» **Text segment**
=== Begin Enclosure ===

2. As for Ushiro Kenji's reference to 'striking with love', there is a cultural context to this phrase with far less pleasant overtones. 愛の鞭 ai no muchi (the rod of love) was a common phrase used by, among others, Japanese army officers in the 1930s for the systematic beating, hazing--and worse--of their subordinates and, of course, their foreign captives (who did not really deserve the attention that ai-no-muchi implied, since they had surrendered and so were worthless, but were given it anyway).
This is interesting... it fits with some of the behaviors I have seen between teachers and their direct students. These teachers can be incredibly wonderful, generous people with folks who are merely guests but ar total terrors with their personal students.

=== End Enclosure ===

» **Work instructions**
**a)** Condense the paragraph of the passage on ai no muchi that begins "As for Ushiro Kenji's reference" into a shorter version that keeps its main facts.
**b)** According to the passage on ai no muchi, why did foreign captives not really deserve the attention that ai-no-muchi implied?
**c)** Reproduce the passage on ai no muchi word for word between "This is interesting..." and "their personal students.", inclusive.
Rely solely on the passage on ai no muchi.

» **Supplied entries**
=== Begin Enclosure ===

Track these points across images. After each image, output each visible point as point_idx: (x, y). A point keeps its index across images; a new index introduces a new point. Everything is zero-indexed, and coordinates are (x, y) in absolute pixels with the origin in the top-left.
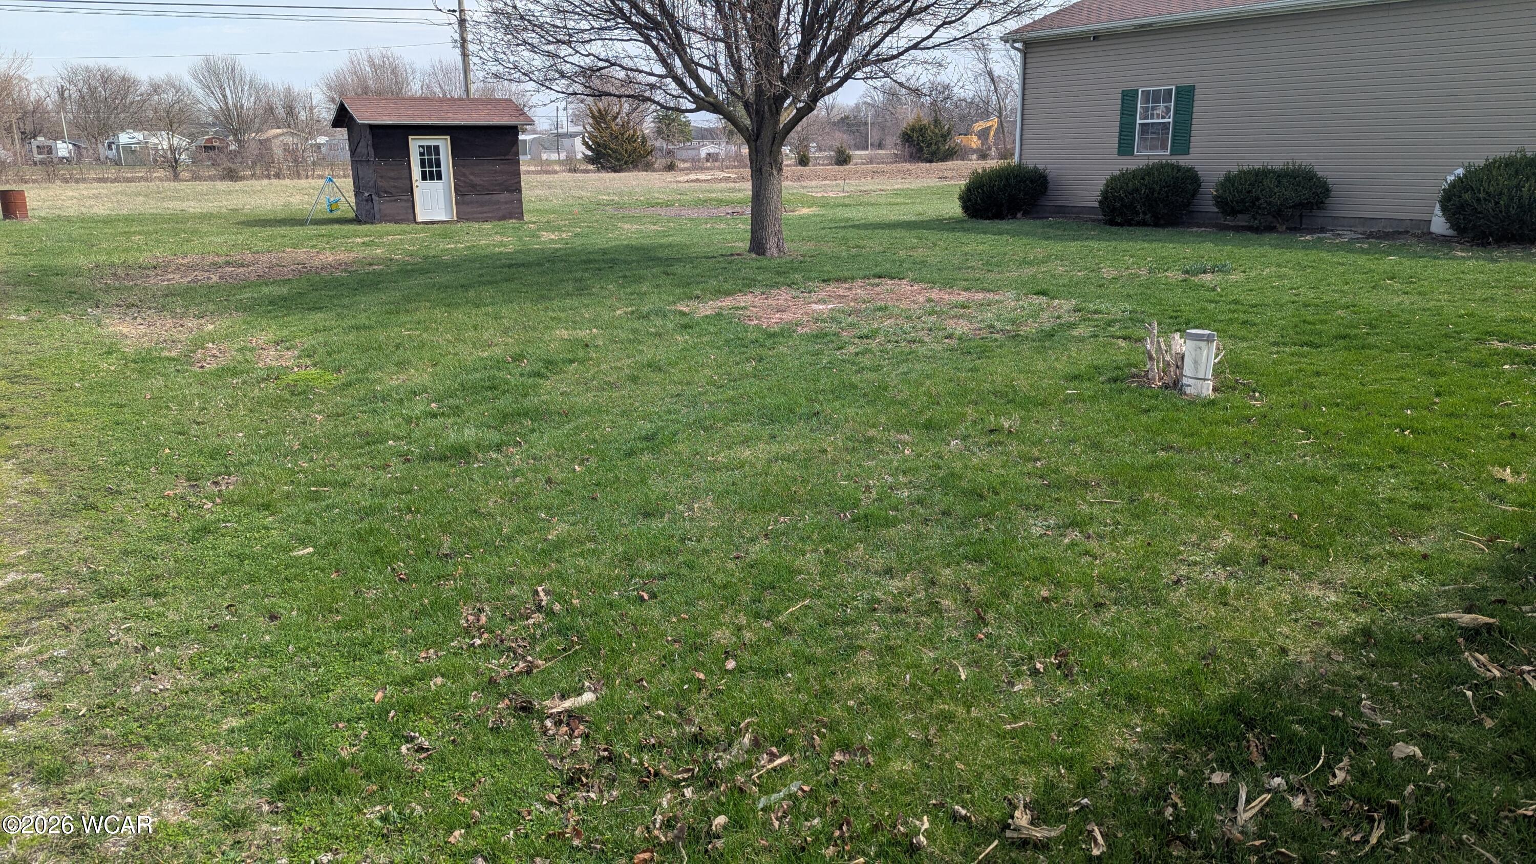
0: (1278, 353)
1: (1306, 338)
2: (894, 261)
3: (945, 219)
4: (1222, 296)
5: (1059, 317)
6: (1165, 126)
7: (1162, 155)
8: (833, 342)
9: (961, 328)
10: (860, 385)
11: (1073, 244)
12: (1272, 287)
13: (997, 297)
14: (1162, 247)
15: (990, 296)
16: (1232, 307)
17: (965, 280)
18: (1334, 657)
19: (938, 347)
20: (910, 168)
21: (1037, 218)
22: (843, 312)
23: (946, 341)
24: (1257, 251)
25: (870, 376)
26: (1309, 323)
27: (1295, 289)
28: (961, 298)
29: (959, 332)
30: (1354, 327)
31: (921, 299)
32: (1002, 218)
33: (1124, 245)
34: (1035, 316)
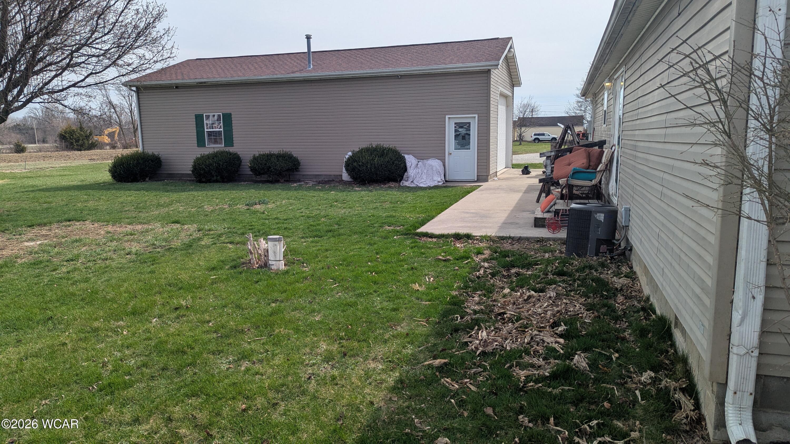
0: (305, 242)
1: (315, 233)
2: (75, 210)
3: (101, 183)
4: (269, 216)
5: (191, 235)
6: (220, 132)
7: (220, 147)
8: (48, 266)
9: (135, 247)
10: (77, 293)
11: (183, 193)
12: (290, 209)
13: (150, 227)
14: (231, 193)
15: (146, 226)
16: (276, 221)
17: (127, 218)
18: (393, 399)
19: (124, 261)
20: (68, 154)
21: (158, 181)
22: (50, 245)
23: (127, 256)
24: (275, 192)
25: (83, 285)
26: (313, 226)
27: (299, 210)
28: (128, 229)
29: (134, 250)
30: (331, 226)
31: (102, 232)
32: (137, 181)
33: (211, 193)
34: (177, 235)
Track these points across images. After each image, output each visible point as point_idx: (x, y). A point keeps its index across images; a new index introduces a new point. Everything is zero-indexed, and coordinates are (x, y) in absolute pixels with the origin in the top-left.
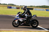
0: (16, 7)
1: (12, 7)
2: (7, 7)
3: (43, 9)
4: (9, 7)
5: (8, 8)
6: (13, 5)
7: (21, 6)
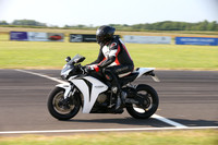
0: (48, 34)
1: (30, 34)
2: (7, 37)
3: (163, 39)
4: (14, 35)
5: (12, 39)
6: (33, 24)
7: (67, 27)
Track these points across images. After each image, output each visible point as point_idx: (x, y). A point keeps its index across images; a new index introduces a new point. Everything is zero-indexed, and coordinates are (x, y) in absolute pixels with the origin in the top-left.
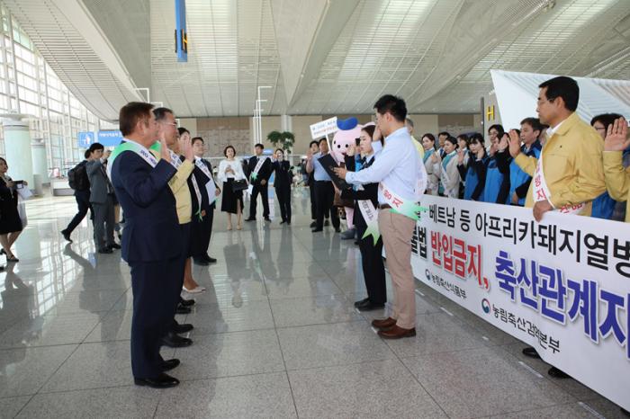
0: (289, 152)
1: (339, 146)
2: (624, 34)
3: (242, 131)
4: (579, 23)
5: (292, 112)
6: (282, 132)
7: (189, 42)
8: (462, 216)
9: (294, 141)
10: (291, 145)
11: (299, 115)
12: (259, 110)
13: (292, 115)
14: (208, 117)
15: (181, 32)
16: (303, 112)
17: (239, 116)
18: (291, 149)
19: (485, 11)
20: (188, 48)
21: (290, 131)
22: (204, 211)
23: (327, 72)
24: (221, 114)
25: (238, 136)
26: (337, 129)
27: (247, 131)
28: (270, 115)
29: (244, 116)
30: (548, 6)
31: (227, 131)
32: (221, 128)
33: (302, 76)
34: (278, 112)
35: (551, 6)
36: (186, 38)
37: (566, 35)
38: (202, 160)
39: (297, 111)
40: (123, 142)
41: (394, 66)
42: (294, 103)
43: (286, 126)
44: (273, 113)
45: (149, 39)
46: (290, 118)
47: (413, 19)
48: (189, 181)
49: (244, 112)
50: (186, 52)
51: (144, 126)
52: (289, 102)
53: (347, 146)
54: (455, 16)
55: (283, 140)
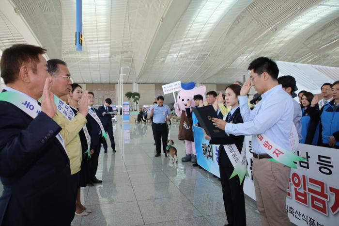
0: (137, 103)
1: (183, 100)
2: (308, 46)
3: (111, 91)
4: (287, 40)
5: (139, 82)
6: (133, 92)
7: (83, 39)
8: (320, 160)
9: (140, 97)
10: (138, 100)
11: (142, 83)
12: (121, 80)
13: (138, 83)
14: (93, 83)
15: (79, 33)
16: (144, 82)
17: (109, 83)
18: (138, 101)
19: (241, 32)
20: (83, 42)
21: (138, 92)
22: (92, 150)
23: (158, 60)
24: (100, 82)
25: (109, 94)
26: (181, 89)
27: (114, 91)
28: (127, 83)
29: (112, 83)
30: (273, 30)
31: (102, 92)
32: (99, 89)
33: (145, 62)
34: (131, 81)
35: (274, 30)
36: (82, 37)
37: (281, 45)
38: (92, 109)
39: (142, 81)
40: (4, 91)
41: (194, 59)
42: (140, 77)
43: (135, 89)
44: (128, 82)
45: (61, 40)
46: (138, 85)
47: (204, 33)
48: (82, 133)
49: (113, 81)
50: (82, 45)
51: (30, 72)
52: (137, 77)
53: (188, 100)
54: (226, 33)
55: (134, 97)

=== End Enclosure ===
=== Begin Enclosure ===

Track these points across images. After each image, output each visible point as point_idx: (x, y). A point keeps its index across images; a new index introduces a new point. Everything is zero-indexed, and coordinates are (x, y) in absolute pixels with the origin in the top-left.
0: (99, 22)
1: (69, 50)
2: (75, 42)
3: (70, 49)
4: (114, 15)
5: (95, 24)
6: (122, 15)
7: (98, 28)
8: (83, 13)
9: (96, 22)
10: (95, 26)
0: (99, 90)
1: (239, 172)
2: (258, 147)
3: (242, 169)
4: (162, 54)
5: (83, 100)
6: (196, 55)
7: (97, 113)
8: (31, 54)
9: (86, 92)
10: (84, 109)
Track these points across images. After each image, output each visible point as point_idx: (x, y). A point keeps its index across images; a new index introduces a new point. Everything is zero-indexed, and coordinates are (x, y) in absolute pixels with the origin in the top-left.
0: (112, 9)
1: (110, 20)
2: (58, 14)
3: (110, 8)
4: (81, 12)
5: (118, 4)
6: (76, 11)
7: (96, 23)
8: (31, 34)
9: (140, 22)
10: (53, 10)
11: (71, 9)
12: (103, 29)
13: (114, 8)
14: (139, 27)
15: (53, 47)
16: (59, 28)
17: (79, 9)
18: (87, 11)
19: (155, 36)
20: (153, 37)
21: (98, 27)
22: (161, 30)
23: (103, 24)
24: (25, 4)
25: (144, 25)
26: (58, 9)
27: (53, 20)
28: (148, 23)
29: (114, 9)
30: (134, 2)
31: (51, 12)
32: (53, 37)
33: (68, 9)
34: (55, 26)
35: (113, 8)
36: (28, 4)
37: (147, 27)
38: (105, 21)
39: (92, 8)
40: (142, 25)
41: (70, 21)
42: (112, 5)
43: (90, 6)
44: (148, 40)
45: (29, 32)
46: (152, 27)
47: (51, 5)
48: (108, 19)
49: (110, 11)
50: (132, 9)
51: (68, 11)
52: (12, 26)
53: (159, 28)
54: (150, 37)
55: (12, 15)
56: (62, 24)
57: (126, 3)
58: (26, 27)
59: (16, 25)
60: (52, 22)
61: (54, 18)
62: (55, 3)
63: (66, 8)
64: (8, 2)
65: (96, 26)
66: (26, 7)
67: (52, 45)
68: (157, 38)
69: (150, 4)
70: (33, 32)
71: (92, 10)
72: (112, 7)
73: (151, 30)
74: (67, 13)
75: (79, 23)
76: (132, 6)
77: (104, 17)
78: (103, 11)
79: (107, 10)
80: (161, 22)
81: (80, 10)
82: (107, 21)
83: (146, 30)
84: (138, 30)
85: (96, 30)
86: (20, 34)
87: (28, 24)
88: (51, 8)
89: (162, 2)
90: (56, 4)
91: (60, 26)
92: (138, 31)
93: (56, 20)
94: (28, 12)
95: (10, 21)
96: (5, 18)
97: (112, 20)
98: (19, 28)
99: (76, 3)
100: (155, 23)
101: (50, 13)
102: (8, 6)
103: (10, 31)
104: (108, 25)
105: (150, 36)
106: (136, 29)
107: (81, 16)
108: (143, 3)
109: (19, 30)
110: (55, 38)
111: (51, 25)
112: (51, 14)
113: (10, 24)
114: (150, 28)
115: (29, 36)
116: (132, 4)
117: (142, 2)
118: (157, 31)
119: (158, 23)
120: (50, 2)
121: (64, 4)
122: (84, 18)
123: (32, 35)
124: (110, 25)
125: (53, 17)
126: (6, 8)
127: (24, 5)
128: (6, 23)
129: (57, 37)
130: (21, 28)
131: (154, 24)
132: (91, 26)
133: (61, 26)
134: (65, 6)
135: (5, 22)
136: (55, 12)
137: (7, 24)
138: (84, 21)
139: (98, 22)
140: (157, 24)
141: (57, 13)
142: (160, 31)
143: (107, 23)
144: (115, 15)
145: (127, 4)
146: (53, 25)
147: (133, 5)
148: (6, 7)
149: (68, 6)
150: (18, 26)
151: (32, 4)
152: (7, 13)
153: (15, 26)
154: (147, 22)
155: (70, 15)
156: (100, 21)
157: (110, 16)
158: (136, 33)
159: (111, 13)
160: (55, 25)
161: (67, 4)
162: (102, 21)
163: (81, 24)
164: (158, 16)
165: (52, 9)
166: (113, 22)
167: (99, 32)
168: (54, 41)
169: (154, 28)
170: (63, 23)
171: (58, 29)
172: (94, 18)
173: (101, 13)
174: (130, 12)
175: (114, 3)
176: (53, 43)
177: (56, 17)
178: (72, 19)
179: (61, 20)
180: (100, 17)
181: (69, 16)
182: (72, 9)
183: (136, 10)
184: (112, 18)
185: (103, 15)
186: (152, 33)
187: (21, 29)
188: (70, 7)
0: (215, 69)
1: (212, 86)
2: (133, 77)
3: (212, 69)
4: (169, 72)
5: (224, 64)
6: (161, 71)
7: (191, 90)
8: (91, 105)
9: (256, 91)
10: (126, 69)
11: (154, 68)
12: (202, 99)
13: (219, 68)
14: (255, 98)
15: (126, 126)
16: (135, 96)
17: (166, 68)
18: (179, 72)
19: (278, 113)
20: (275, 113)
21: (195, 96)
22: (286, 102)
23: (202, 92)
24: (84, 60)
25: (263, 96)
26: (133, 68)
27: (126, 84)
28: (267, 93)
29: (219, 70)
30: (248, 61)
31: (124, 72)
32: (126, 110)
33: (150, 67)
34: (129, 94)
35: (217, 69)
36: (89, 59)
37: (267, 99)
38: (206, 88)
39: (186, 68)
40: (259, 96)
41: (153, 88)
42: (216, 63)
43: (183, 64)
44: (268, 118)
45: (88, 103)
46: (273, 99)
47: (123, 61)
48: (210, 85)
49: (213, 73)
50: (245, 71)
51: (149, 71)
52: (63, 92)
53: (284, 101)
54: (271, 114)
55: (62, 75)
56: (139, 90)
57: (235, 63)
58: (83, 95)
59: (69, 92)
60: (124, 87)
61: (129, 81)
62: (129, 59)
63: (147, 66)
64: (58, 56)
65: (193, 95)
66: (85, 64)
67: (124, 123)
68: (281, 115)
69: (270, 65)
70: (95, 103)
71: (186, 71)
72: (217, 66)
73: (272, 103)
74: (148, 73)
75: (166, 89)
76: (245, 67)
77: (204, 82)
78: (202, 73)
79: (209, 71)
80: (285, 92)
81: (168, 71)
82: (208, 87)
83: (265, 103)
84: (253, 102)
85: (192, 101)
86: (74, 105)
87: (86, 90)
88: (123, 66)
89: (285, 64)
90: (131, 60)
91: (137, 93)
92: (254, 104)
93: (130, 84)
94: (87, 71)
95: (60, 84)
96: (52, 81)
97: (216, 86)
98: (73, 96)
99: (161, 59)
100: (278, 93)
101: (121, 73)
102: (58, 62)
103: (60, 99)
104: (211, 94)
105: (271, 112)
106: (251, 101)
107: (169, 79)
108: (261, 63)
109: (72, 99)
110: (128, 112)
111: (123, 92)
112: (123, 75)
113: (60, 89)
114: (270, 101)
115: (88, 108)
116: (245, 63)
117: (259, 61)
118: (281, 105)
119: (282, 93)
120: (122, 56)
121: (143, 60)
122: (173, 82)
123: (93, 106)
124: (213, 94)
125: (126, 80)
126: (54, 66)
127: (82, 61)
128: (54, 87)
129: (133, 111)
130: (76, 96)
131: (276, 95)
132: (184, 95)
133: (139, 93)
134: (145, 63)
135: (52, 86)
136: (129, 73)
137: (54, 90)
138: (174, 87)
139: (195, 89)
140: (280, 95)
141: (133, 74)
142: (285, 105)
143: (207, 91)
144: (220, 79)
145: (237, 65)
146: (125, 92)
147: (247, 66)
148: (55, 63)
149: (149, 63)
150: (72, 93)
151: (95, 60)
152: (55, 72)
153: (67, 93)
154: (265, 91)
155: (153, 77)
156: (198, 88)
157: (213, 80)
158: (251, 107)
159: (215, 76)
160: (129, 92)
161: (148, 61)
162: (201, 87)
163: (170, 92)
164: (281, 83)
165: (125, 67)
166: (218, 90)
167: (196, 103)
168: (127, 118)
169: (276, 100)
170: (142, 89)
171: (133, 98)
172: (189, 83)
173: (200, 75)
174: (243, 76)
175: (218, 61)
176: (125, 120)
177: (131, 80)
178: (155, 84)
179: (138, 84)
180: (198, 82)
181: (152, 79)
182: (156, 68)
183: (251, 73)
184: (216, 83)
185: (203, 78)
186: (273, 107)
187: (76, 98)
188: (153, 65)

=== End Enclosure ===

» **Solutions to the problems**
**a)** Ushiro Kenji's phrase "striking with love" has a darker cultural context. 愛の鞭 ai no muchi, "the rod of love," was a common phrase among Japanese army officers and others in the 1930s. It referred to the systematic beating, hazing and worse of their subordinates and of foreign captives.

**b)** They had surrendered, which made them worthless in the officers' view. They were nonetheless given that treatment anyway.

**c)**
This is interesting... it fits with some of the behaviors I have seen between teachers and their direct students. These teachers can be incredibly wonderful, generous people with folks who are merely guests but ar total terrors with their personal students.